(MONTRÉAL) Bien qu’il se dise prêt à attaquer de front la crise climatique, François Legault exclut d’imposer de nouvelles taxes ou tarifs verts, craignant une crise sociale comme celle des gilets jaunes en France.

Martin Croteau Martin Croteau
La Presse

« Je ne ferai pas ce que M. Macron a fait », a dit le premier ministre à son arrivée au conseil général de la Coalition avenir Québec, qui se déroule sous le thème de l’environnement.

Les 1200 militants rassemblés à Montréal en fin de semaine débattront de 32 résolutions sur « l’économie verte ». Ces mesures visent entre autres à mieux soutenir le transport collectif, améliorer la gestion des déchets et réduire l’usage des pesticides en agriculture.

D’entrée de jeu, M. Legault a été formel : son gouvernement n’imposera pas de nouvelles taxes pour décourager les comportements polluants, par exemple en ciblant les automobilistes.

« Il n’est pas question de mettre des péages ou des taxes nouvelles, a dit M. Legault. On s’est engagés à ce qu’il n’y ait aucune nouvelle taxe, aucun péage qui soit augmenté de plus que l’inflation. Très peu ici, au Québec. »

L’automne dernier en France, une nouvelle taxe sur les carburants qui visait à réduire les émissions de gaz à effet de serre a provoqué un vaste mouvement de contestation, le mouvement des gilets jaunes. Cette crise a pris de l’ampleur et a mené à de violentes manifestations dans l’Hexagone, en plus d’inspirer plusieurs mouvements semblables dans d’autres pays.

M. Legault souhaite s’attaquer aux changements climatiques de manière « pragmatique », sans toutefois causer un tel ressac.

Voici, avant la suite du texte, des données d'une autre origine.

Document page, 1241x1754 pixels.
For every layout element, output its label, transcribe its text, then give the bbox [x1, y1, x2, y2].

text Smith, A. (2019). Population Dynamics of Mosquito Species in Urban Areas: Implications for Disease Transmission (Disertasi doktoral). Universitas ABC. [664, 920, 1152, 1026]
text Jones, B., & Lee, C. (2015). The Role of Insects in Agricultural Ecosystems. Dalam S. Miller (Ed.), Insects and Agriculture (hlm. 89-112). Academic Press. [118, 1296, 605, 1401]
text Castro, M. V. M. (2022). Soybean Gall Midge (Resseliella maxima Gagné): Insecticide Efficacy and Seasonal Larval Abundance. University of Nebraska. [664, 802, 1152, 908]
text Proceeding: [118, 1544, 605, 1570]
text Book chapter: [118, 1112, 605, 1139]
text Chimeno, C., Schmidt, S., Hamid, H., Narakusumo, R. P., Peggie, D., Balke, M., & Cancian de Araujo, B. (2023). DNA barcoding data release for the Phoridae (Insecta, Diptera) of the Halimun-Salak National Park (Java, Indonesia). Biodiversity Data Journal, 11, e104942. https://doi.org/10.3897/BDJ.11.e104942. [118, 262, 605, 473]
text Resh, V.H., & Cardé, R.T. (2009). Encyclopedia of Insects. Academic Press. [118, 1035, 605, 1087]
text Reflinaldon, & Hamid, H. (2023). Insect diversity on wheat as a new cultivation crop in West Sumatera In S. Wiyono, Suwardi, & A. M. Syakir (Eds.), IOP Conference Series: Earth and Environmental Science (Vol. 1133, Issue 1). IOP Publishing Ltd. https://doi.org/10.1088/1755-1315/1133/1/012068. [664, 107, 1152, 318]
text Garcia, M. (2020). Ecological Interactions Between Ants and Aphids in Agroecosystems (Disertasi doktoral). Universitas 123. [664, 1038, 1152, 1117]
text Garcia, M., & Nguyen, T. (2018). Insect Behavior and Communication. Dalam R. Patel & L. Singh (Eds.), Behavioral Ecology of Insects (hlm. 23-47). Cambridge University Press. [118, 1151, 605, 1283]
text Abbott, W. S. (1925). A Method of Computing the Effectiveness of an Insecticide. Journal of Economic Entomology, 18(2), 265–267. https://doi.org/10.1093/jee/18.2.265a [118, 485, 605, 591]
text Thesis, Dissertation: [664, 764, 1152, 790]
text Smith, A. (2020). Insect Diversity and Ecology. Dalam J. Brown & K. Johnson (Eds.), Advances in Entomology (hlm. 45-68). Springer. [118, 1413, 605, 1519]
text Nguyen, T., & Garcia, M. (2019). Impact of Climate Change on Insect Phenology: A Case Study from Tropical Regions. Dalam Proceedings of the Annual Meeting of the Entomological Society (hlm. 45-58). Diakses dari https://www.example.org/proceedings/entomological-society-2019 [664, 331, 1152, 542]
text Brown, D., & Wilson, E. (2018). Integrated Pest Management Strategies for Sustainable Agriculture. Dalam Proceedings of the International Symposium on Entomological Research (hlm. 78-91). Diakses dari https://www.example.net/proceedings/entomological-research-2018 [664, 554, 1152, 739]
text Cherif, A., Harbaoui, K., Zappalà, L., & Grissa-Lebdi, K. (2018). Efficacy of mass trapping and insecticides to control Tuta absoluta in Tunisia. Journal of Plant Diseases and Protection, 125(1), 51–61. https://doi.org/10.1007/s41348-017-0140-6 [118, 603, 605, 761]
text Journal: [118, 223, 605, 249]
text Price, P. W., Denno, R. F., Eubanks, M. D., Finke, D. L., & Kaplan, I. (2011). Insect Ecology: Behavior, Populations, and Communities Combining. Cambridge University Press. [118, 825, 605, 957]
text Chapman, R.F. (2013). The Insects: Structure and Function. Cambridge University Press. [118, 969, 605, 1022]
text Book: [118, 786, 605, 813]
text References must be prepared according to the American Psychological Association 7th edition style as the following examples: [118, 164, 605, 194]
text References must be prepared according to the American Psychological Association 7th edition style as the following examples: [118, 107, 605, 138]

Le ministre de l’Environnement, Benoit Charette, a abondé dans le même sens.

« On a été très clairs : il n’y a pas de péages sur les routes en vue, il n’y a pas de projet de taxer l’essence davantage qu’elle l’est déjà. »

Champagne optimiste

L’initiateur du Pacte pour la transition, Dominic Champagne, a adhéré à la CAQ dans l’espoir avoué d’influencer son approche sur la question climatique. Il participe au rassemblement de ce week-end à la fois à titre de membre du parti et de panéliste.

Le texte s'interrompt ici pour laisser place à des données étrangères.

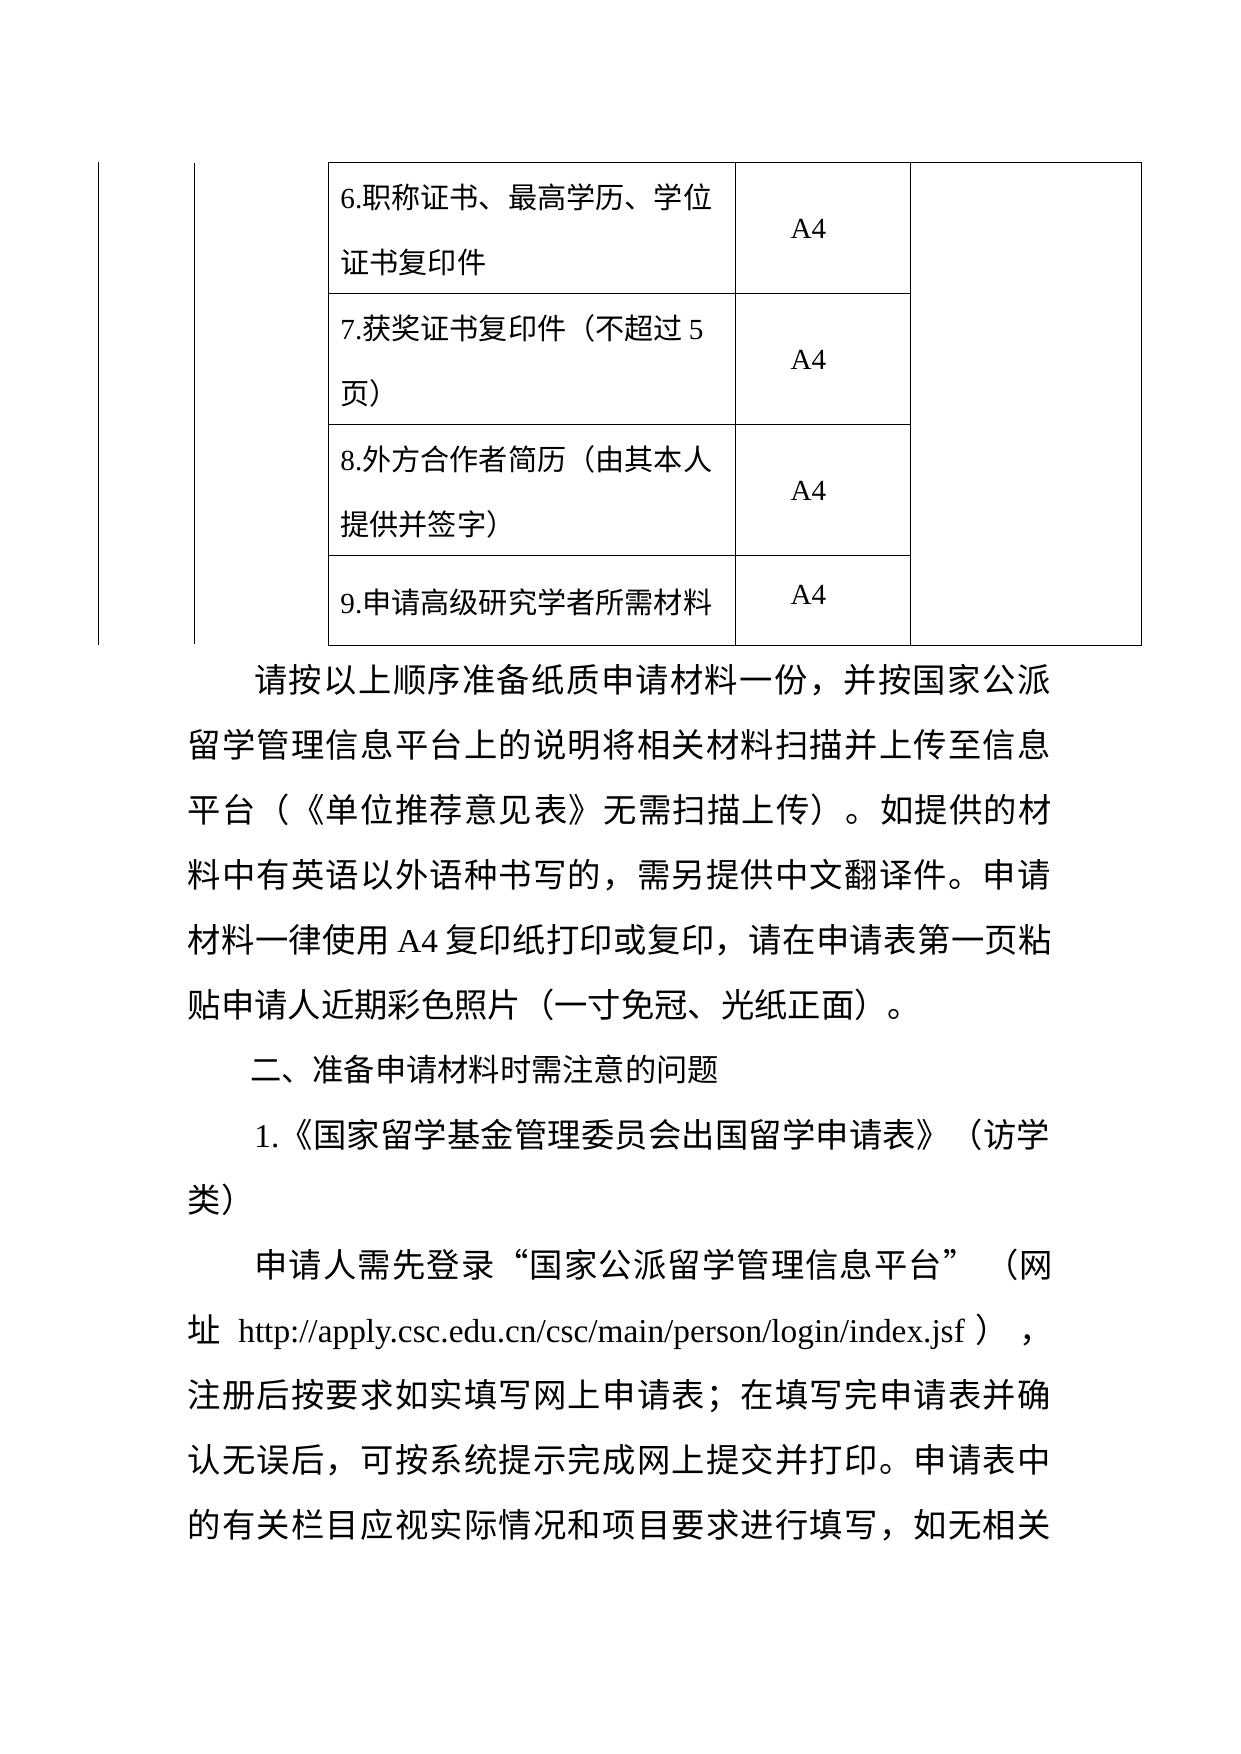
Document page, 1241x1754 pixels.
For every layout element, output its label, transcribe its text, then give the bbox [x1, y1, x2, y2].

table_cell A4 [736, 425, 910, 555]
table_cell A4 [736, 294, 910, 424]
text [187, 1231, 1053, 1556]
text 二、准备申请材料时需注意的问题 [187, 1036, 1053, 1101]
table_cell 9.申请高级研究学者所需材料 [329, 556, 735, 644]
table_cell 8.外方合作者简历（由其本人提供并签字） [329, 425, 735, 555]
text 请按以上顺序准备纸质申请材料一份，并按国家公派留学管理信息平台上的说明将相关材料扫描并上传至信息平台（《单位推荐意见表》无需扫描上传）。如提供的材料中有英语以外语种书写的，需另提供中文翻译件。申请材料一律使用A4复印纸打印或复印，请在申请表第一页粘贴申请人近期彩色照片（一寸免冠、光纸正面）。 [187, 646, 1053, 1036]
table_cell 7.获奖证书复印件（不超过5页） [329, 294, 735, 424]
text 1.《国家留学基金管理委员会出国留学申请表》（访学类） [187, 1101, 1053, 1231]
table_cell A4 [736, 163, 910, 293]
table_cell A4 [736, 556, 910, 644]
table_cell 6.职称证书、最高学历、学位证书复印件 [329, 163, 735, 293]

Bien qu’il critique l’approche du gouvernement sur plusieurs fronts, notamment son intérêt pour le projet Gazoduq, il s’est montré d’accord avec le premier ministre sur l’importance de susciter l’adhésion de la population.

« Les Français ont essayé en imposant une taxe sur l’essence de faire progresser les choses et ils ont créé le bordel dans la société parce que la mesure qui, a priori, semblait bonne s’est avérée une mesure injuste », a-t-il noté lors d’un échange avec les membres.

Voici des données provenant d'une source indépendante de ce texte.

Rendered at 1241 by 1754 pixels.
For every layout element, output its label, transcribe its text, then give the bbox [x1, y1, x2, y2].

Le réalisateur s’est présenté au conseil général portant un macaron de la CAQ et un autre sur lequel on peut lire « J’aime mon premier ministre ».

Il s’est réjoui de l’intérêt accordé au dossier par le parti, même s’il convient que les résolutions proposées aux membres ne sont pas assez ambitieuses pour contrer le problème climatique.

« Il est permis d’être sceptique mais pourquoi il ne serait pas permis d’espérer qu’on puisse se rassembler ? a-t-il noté. Je pense que c’est un bon signe. Je vois le signe qu’il y a eu une mobilisation importante depuis l’élection dans la société québécoise et que le gouvernement l’a entendu, que le parti au pouvoir l’a entendu. »

Le conseil général de la CAQ est le premier depuis les élections du 1er octobre. Lors de la campagne, François Legault a été vertement critiqué pour la faiblesse de ses engagements en matière d’environnement.

Dès son élection, il a exprimé sa « sincère préoccupation » pour la question et promis de relever le « défi de l’urgence climatique » pendant son mandat.

Comme pour bien marquer l’importance accordée à la question, on peut apercevoir plusieurs bacs de recyclage et des verres réutilisables au conseil général. L’événement est « carboneutre ».

Cela n’a pas empêché des dizaines de personnes de manifester à l’extérieur pour exiger une action plus décisive sur le climat.